### Tarefa solicitada 1
Liste todas as acusações que, segundo o texto sobre a crise política em Mianmar, levaram Aung San Suu Kyi a ser julgada e condenada.
### Tarefa solicitada 2
Prossiga com o texto sobre a crise política em Mianmar a partir da última frase apresentada.

Swe foi o escolhido dos militares para oficialmente governar o país após o golpe de Estado, que viu as principais lideranças democráticas presas. Entre elas Aung San Suu Kyi, mais tarde julgada e condenada a 27 anos de prisão por acusações que seus seguidores classificam como politicamente motivadas, desde corrupção e incitação até vazamentos de segredos oficiais.
Inicialmente, os militares prometeram que em até dois anos realizariam novas eleições presidenciais, mas isso não aconteceu. A junta, então, decretou estado de emergência no país, cujo prazo se encerra na próxima semana e coincide com a ascensão do general Hlaing ao poder.
O afastamento de Swe ocorre, também, no momento em que as Forças Armadas sofrem com o avanço de grupos rebeldes armados que buscam derrubar os militares. A resposta do governo inclui o aumento dos ataque contra alvos civis, o que levou diversos Estados-membros da ONU (Organização das Nações Unidas) a emitirem na semana passada uma declaração conjunta expressando preocupação com a situação.
“Estamos profundamente preocupados com a intensificação da violência e do conflito, assim como com relatos confiáveis de violações do direito internacional humanitário e dos direitos humanos em Mianmar, o que está agravando a crise humanitária”, declarou Robert Wood, representante permanente adjunto dos EUA na ONU.
Desde o golpe militar em 2021, acrescentou, o número de pessoas necessitando de ajuda humanitária aumentou de um milhão para 18,6 milhões. “Mais de 2,9 milhões de pessoas foram recentemente deslocadas, incluindo 66 mil que buscaram refúgio em países vizinhos, além de mais de um milhão de refugiados rohingya que fugiram antes do golpe”, disse Wood.
Ele pediu que as Forças Armadas de Mianmar e todas as partes envolvidas reduzam a violência, respeitem o direito internacional humanitário e os direitos humanos e protejam os civis. Ainda reiterou a necessidade de um diálogo construtivo e inclusivo para encontrar uma solução pacífica para a situação em Mianmar.
Por que isso importa?
Mianmar enfrenta “uma campanha de terror com força brutal”, segundo palavras da ONU. A repressão imposta pelo governo militar foi uma reação às eleições presidenciais de novembro de 2020.
Na ocasião, o partido NLD venceu as eleições com 82% dos votos, ainda mais do que havia obtido no pleito de 2015. Em fevereiro de 2021, então, a junta militar, que já havia impedido a sigla de assumir o poder antes, prendeu a líder democrática Aung San Suu Kyi, dando início a protestos respondidos com violência pelas forças de segurança nacionais.

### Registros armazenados
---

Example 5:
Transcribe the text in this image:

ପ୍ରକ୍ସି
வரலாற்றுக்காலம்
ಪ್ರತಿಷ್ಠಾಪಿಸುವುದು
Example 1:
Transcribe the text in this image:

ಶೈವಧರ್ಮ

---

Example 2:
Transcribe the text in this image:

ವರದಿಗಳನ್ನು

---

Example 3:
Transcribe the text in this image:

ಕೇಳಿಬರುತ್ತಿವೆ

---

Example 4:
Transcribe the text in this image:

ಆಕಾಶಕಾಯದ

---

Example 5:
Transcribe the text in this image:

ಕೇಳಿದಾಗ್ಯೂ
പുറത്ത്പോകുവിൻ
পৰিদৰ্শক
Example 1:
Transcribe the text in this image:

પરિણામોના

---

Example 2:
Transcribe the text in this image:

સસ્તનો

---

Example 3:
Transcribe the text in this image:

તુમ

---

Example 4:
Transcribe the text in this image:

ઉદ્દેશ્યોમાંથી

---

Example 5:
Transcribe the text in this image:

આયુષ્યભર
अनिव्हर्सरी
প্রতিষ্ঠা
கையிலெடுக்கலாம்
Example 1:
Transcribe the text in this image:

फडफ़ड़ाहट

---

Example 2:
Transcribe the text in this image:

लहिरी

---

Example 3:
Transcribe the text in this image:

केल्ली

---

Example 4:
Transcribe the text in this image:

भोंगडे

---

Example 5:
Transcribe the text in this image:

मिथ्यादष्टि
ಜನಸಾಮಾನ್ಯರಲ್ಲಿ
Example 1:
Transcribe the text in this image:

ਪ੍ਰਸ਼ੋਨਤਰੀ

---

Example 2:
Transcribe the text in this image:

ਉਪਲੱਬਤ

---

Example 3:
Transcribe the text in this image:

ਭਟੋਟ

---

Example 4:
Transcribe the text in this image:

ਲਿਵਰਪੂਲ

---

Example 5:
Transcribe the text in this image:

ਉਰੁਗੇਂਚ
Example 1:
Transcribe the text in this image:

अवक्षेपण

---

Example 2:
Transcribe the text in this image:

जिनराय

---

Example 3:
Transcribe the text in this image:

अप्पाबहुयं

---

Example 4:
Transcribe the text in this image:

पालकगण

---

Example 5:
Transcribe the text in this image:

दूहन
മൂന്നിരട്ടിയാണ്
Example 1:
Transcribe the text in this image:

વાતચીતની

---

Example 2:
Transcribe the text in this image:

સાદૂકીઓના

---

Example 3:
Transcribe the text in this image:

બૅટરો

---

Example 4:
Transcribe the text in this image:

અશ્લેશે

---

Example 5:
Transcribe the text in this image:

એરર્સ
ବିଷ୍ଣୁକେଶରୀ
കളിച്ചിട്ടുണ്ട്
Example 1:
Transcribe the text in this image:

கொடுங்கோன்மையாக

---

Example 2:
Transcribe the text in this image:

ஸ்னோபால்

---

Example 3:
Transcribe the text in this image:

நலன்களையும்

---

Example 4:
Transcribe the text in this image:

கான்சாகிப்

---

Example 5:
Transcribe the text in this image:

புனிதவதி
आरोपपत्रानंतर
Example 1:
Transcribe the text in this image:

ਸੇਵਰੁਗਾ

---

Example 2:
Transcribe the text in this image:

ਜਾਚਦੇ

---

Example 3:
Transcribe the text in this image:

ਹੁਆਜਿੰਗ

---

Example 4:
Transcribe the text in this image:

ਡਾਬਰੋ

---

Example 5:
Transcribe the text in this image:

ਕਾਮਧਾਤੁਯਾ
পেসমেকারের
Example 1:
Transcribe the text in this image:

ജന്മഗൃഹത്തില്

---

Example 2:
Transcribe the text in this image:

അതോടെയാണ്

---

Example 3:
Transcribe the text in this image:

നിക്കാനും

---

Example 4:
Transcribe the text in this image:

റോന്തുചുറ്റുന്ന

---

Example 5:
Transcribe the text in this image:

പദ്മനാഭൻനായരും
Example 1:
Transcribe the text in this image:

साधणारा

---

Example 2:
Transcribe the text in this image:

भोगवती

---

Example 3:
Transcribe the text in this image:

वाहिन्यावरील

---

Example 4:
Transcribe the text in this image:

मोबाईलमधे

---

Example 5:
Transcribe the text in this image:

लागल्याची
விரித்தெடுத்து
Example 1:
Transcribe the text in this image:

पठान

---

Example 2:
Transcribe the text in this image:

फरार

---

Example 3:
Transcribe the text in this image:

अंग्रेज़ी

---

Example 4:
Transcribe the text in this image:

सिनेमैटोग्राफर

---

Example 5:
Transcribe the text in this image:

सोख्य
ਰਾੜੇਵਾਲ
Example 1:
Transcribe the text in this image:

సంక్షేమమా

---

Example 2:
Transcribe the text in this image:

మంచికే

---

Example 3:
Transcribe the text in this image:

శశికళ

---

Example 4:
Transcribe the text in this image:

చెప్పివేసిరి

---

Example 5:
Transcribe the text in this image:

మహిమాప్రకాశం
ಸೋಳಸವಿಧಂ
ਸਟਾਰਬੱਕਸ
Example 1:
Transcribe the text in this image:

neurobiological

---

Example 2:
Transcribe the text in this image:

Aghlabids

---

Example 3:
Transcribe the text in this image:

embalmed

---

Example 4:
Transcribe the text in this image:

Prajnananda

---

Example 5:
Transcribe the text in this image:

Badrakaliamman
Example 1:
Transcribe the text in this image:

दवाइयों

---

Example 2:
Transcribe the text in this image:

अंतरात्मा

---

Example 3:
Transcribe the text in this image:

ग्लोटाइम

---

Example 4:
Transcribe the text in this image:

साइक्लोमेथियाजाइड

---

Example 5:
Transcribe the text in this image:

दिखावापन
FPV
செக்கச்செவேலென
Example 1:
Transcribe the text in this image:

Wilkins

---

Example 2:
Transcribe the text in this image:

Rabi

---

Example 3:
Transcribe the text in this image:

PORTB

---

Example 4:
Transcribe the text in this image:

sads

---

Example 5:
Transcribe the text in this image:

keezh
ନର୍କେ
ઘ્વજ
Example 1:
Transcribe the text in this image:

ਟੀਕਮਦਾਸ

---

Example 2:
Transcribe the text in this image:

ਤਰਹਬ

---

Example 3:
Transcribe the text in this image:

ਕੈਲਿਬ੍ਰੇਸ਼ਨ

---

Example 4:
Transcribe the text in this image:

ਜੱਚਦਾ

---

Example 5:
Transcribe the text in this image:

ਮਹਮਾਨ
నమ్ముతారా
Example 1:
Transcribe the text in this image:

### Resposta escrita 1
- Corrupção
- Incitação
- Vazamentos de segredos oficiais

### Resposta escrita 2
As ações abusivas da junta levaram ao isolamento global de Mianmar, e em dezembro de 2022 o Conselho de Segurança da ONU aprovou uma resolução histórica que insta os militares a libertar Suu Kyi. A Resolução 2669 ainda exige “o fim imediato de todas as formas de violência” e pede que “todas as partes respeitem os direitos humanos, as liberdades fundamentais e o Estado de Direito”.
A proposta, feita pelo Reino Unido, foi aprovada no dia 21 de dezembro de 2022 com 12 votos a favor. Os membros permanentes China e Rússia se abstiveram, optando por não exercer vetos. A Índia também se absteve.
Beijing e Moscou, por sinal, estão entre os poucos governos do mundo que mantêm relações formais com Mianmar, inclusive vetando resoluções que venham a condenar a brutalidade dos atos contra opositores e a população civil em geral, como no caso de dezembro de 2022.
Inicialmente, o golpe de Estado foi recebido com reprovação pela China, que vinha dialogando para firmar acordos comerciais com o governo eleito e perdeu financeiramente com a queda. Mas o cenário mudou rapidamente. Para não se distanciar da junta, Beijing classificou a prisão de Suu Kyi e de outros funcionários do governo como uma “remodelação de gabinete”, palavras usadas pela agência de notícias estatal Xinhua.
A China é um também dos principais fornecedores de armas para a juntar militar, desrespeitando um pedido de embargo global feito pela ONU para enfraquecer o regime birmanês. Há indícios de que as forças locais seguem se equipando com novos armamentos chineses, tendo ainda como fornecedores complementares a Rússia e o Paquistão.